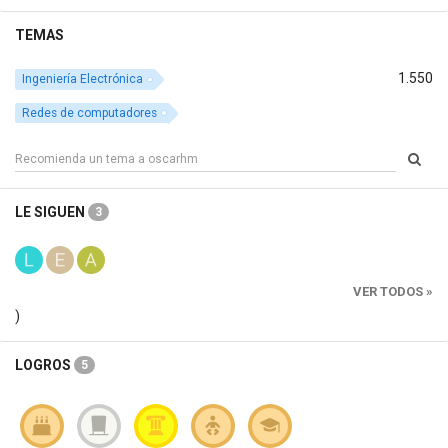
TEMAS
1.550
Ingeniería Electrónica
Redes de computadores
LE SIGUEN
3
VER TODOS »
)
LOGROS
5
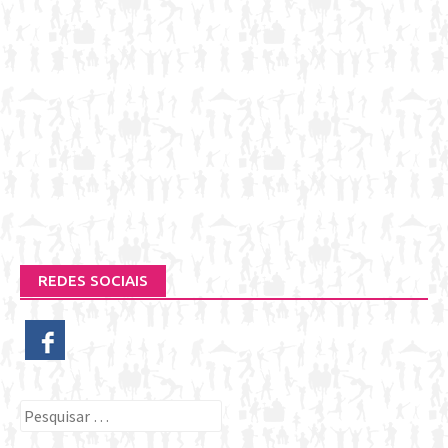
REDES SOCIAIS
Pesquisar
por:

EXERCISE DESCRIPTION:
Recopy the full listing exactly, passing over any picture.

ANSWER SPACE:
TEMAS
1.550
Ingeniería Electrónica
Redes de computadores
LE SIGUEN
3
VER TODOS »
)
LOGROS
5
REDES SOCIAIS
Pesquisar
por:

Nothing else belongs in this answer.